David Suchet, recently a puckish Hercule Poirot on Mystery!, plays Joe Green, a burned-out English playwright. He chain-smokes and thinks he may be agoraphobic.

But this middle-aged failure once wrote a popular play, and an American actress (Rosanna Arquette) writes to ask whether she can stage and star in an Off Off Broadway production of it. Joe Green calls her in New York to give his permission and they hit it off. Separation is primarily a series of transatlantic phone conversations that reveal, among many other things, that Arquette's Sarah Wise suffers from a rare neurological disease.

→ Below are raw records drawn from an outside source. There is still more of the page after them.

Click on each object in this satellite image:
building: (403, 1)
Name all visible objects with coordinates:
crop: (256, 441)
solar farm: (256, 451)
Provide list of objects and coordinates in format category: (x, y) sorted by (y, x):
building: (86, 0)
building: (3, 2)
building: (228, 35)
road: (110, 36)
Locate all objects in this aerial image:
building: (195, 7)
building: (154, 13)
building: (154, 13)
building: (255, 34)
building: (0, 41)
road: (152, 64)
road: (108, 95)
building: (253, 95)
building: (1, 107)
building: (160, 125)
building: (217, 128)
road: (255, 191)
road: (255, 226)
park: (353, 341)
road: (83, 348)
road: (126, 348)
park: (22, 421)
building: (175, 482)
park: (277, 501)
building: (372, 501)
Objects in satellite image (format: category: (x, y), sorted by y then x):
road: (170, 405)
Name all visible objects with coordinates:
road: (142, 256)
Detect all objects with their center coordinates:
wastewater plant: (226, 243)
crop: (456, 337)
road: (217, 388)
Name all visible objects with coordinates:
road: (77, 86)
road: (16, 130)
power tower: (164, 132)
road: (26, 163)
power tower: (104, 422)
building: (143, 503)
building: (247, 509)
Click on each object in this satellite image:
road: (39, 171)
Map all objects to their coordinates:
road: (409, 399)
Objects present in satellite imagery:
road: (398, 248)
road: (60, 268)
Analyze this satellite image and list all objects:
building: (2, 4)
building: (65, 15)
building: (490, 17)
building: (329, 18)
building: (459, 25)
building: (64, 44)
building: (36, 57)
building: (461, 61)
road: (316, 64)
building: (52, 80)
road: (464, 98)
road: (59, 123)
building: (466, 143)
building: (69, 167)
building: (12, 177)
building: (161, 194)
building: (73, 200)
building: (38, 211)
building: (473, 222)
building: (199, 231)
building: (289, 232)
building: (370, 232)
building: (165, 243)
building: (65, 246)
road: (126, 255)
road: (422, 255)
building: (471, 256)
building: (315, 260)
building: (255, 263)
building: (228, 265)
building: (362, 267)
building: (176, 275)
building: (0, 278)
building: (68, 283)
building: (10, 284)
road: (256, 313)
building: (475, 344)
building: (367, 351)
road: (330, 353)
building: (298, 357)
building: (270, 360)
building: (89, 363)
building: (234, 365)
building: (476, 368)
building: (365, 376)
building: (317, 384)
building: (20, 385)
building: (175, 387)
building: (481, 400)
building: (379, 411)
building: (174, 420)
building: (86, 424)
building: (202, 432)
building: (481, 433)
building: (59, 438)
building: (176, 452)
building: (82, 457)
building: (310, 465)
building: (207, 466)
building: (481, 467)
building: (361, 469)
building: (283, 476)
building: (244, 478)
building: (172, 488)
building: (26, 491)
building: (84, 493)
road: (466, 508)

Sarah hasn't had any feeling in her feet since she was 13, and gets around on crutches.

Playwright Tom Kempinski sets up an all-too-neat contrast: Joe is an emotional cripple, Sarah a physical one — thus, for the purposes of this drama, they're made for each other. As Sarah notes, ''Joe, I never met anyone who needed me like you do.'' Much of the dialogue is like this; motives are stated out loud; characters talk like therapy patients stretched out on the couch (''I have such rage toward my parents!'').

In an attempt to make these earnest but tedious characters lively, Suchet and Arquette over-enunciate their meager lines and use any excuse to laugh much too uproariously or to break into racked sobs. Their efforts are admirable, but they don't help much.

American Playhouse, which presented a number of first-rate shows in the past few months, ends its season with the sound of two people yammering.